Additionally, the memorandum requires DOE, together with DHS and other agencies, to develop a roadmap for classified assessments of AI’s potential to create new chemical and biological threats or enhance existing ones, ensuring rigorous testing and proactively identifying sensitive information protected (section 3.3(g)(i)). Through these efforts, the memorandum aims to protect the United States’ critical infrastructure from emerging AI-related vulnerabilities, ensuring resilience against both unintended risks and deliberate attacks.
5. Attract, build and retain a top-tier AI workforce
The memorandum underlines the critical importance of cultivating and maintaining a robust AI talent pipeline to retain expertise vital to national security – a long-standing struggle, especially in the field of cybersecurity, where the government has already targeted recruitment initiatives has launched to close talent shortages.

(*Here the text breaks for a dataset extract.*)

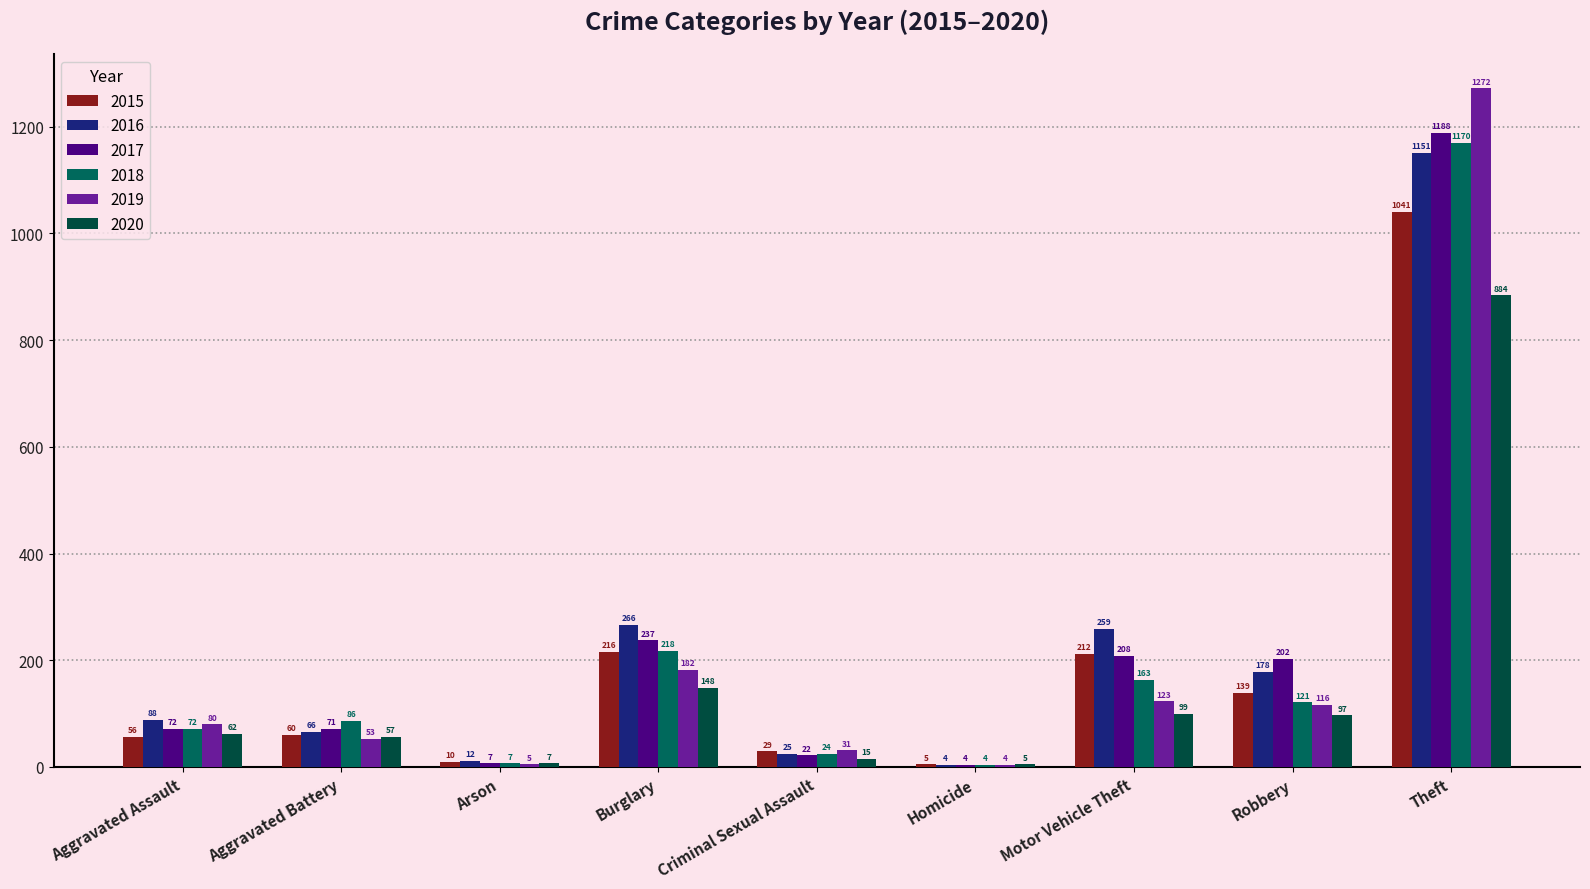

What is the difference between the 2018 values at Burglary and Arson?

211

For example, paragraphs 3.1(c)(i) and 4.1(c) outline provisions to attract international AI experts, including accelerating visa processes and addressing recruitment hurdles. Specifically, the DOD, State Department, and DHS are directed to review hiring policies to ensure they attract AI-related technical talent and align with national security missions. This includes offering accelerated security clearances and fellowship programs aimed at building technical expertise within the government.
These workforce initiatives also align with the findings of the Senate AI Insight Forums, which highlighted the need to provide opportunities for international students and entrepreneurs to remain in the United States after college, take advantage of tax incentives and strong protections of patents and intellectual property to promote innovation.
Looking ahead:
In light of the rapid pace at which foreign adversaries are seeking to leverage AI to usurp U.S. technological leadership, military advantage, and international influence, the publication of this long-awaited memorandum marks an important and strategic milestone in the field of AI management and cybersecurity. By aligning ambitious AI innovation and integration goals with targeted cybersecurity and national security guidelines, the memorandum seeks a balanced approach that seeks to avoid the dangers of self-imposed barriers such as over-regulation and bureaucratic delays, while maximizing the technological edge of the land is preserved.
The memorandum responds strongly to insights from recent forums and working groups and signals an ongoing commitment to refining AI governance through collaboration and cutting-edge research. However, as AI technology and global threats evolve, regular reassessment will be essential to maintain the MoU’s balance between promoting innovation, rapid integration, and protecting national security interests. Maintaining this momentum will be imperative to fully achieve the objectives set out in this memorandum.